Brent crude, an equivalent of Nigeria’s Bonny Light crude, was trading at $63.70, earlier Monday, a level last seen on January 22. However, Bonny Light crude rallied at $60.52 showing +1.05% (1-day delay) according to OPEC members daily pricing.
FXTM’s Sayed adduced the rising tensions in the Middle East as one of the justifications for the spike in prices as a Saudi-led coalition said it had intercepted an explosive-laden drone fired by Yemen’s Houthi rebels.
“These kinds of incidents normally have a short-lived impact on prices as risk premiums evaporate quickly,” Sayed said.
He listed the main factors contributing to the oil price rally: an abating pandemic with vaccine rollouts allowing countries to gradually ease lockdowns; improving outlook for business activity; prospects of the $1.9 trillion US stimulus package, and the disciplined supply curbs from OPEC+ members led by Saudi Arabia.
“US shale companies are very satisfied with current prices and may ramp up their production significantly in near future, but in the next few days freezing weather conditions will make it hard to do this, which means supply will be tight,” Sayed said in his note to Business A.M.
Unlike most other commodities, the supply side of the equation is pushing oil prices higher and from a technical perspective, crude is sitting at its most overbought price in more than two decades with the 14-day RSI near 84.
Sayed said the tighter oil market conditions have led the Brent April future contract to trade at $4.30 premium to those of December delivery.
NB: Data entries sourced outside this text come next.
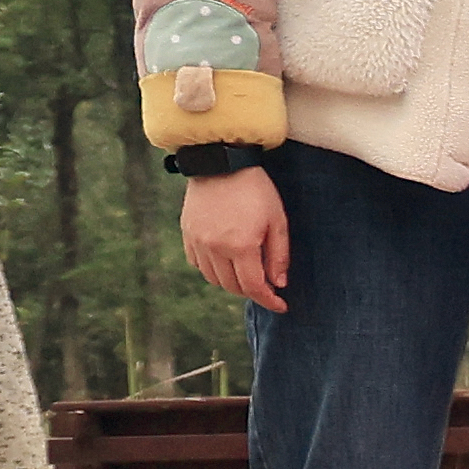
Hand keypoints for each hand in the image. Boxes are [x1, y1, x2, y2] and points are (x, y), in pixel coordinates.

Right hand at [181, 162, 288, 311]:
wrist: (221, 163)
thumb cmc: (256, 190)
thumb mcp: (277, 221)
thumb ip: (279, 255)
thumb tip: (279, 284)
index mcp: (240, 246)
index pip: (254, 287)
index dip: (269, 301)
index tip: (281, 306)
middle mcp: (214, 248)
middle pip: (233, 286)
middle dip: (252, 292)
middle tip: (267, 288)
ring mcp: (197, 241)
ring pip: (214, 279)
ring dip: (232, 284)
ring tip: (248, 276)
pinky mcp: (187, 233)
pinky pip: (198, 264)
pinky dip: (213, 271)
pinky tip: (226, 263)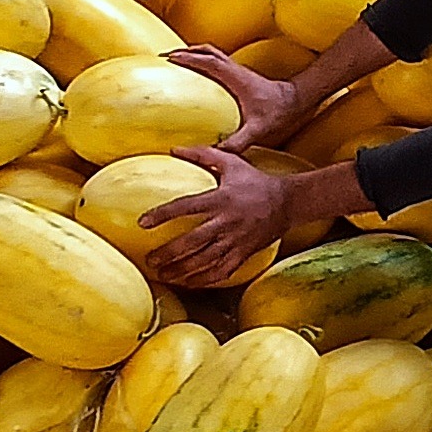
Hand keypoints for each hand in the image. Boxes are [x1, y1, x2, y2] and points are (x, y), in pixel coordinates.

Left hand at [139, 145, 289, 287]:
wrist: (289, 202)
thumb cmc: (256, 181)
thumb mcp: (232, 162)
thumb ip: (203, 154)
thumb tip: (174, 149)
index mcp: (220, 199)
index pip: (185, 206)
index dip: (162, 214)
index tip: (143, 222)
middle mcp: (226, 222)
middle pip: (192, 242)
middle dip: (168, 254)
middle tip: (150, 261)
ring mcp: (236, 241)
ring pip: (204, 261)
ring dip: (182, 271)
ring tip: (164, 275)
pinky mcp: (245, 254)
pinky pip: (222, 271)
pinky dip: (204, 280)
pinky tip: (189, 283)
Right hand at [165, 45, 304, 152]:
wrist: (298, 101)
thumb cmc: (280, 112)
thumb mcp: (258, 130)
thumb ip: (239, 141)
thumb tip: (217, 150)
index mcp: (236, 78)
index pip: (208, 62)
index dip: (188, 58)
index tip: (169, 58)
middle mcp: (236, 70)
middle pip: (207, 51)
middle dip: (186, 51)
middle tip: (167, 55)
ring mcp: (239, 71)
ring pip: (213, 53)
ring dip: (195, 53)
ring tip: (178, 59)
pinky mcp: (242, 75)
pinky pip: (218, 62)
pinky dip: (205, 61)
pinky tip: (200, 73)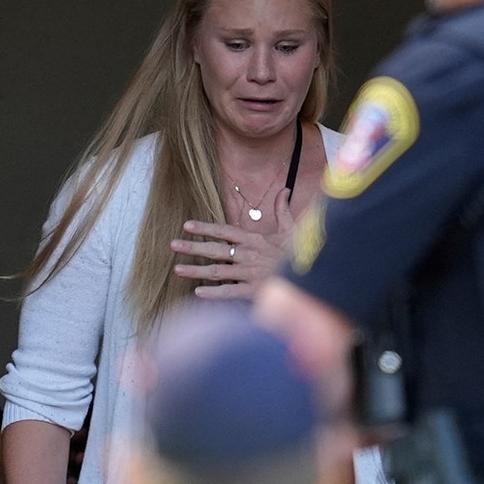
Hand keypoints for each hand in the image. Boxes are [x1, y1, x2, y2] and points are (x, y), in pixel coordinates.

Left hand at [171, 188, 294, 298]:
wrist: (310, 279)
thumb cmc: (297, 254)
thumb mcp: (292, 229)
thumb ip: (282, 210)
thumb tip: (284, 190)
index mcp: (255, 239)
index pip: (225, 231)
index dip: (206, 227)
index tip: (187, 225)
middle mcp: (249, 255)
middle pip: (216, 250)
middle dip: (193, 247)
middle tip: (172, 245)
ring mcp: (250, 274)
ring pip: (218, 271)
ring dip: (196, 270)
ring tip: (177, 269)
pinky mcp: (254, 291)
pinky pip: (230, 292)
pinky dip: (213, 293)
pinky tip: (198, 292)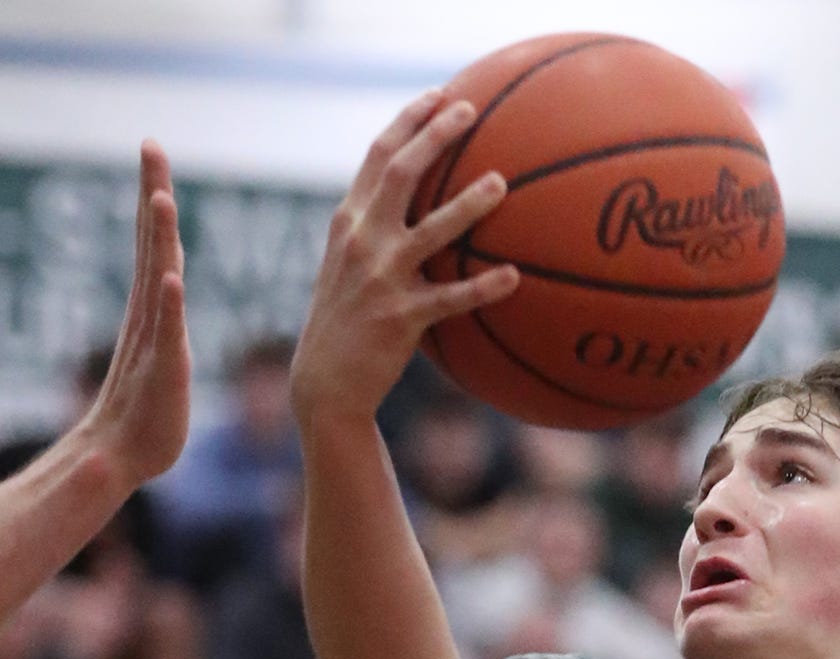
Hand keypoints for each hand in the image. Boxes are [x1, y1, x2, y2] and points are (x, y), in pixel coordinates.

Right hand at [79, 142, 191, 490]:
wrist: (119, 457)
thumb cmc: (146, 414)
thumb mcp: (164, 353)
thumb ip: (166, 314)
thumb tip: (168, 276)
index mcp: (152, 307)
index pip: (153, 240)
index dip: (153, 193)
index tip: (151, 148)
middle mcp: (149, 315)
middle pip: (150, 243)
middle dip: (152, 192)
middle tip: (150, 146)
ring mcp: (153, 341)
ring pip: (157, 279)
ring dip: (158, 239)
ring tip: (160, 198)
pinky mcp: (163, 372)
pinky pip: (166, 333)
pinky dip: (168, 303)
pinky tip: (170, 277)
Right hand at [290, 90, 518, 425]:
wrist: (326, 382)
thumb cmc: (346, 320)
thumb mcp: (347, 265)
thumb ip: (374, 228)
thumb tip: (418, 199)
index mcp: (350, 223)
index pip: (378, 156)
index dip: (409, 121)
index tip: (440, 95)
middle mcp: (362, 243)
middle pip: (400, 173)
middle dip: (435, 136)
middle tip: (471, 111)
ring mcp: (381, 280)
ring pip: (429, 231)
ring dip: (466, 204)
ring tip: (499, 184)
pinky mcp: (401, 319)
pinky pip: (450, 298)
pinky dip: (482, 287)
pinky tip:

This suggests global oil inventories will be depleted at a faster pace than anticipated by OPEC or the IEA.
OPEC, the oil producing countries’ cartel, has proved many times in the past that it can put a floor on prices, and once again it has succeeded with its new allies. Now the question is whether OPEC+ respond to the shifting dynamics by increasing output or continue to hold supply a little further before acting. The risks are that the oil market becomes even tighter and prices surge further, allowing US shale and non-OPEC producers to ramp up production and capture more of the market share.
“Despite prices being in extremely overbought territory, we may see further strong gains if OPEC+ do not take action to raise output in the next few weeks. However, the higher prices go from here the steeper the correction could be. The last time the RSI traded near 80 was back in October 2018, in which prices fell from a high of $86.70 to $50, or a peak to trough move of over 41%,” FXTM’s Sayed said in his note.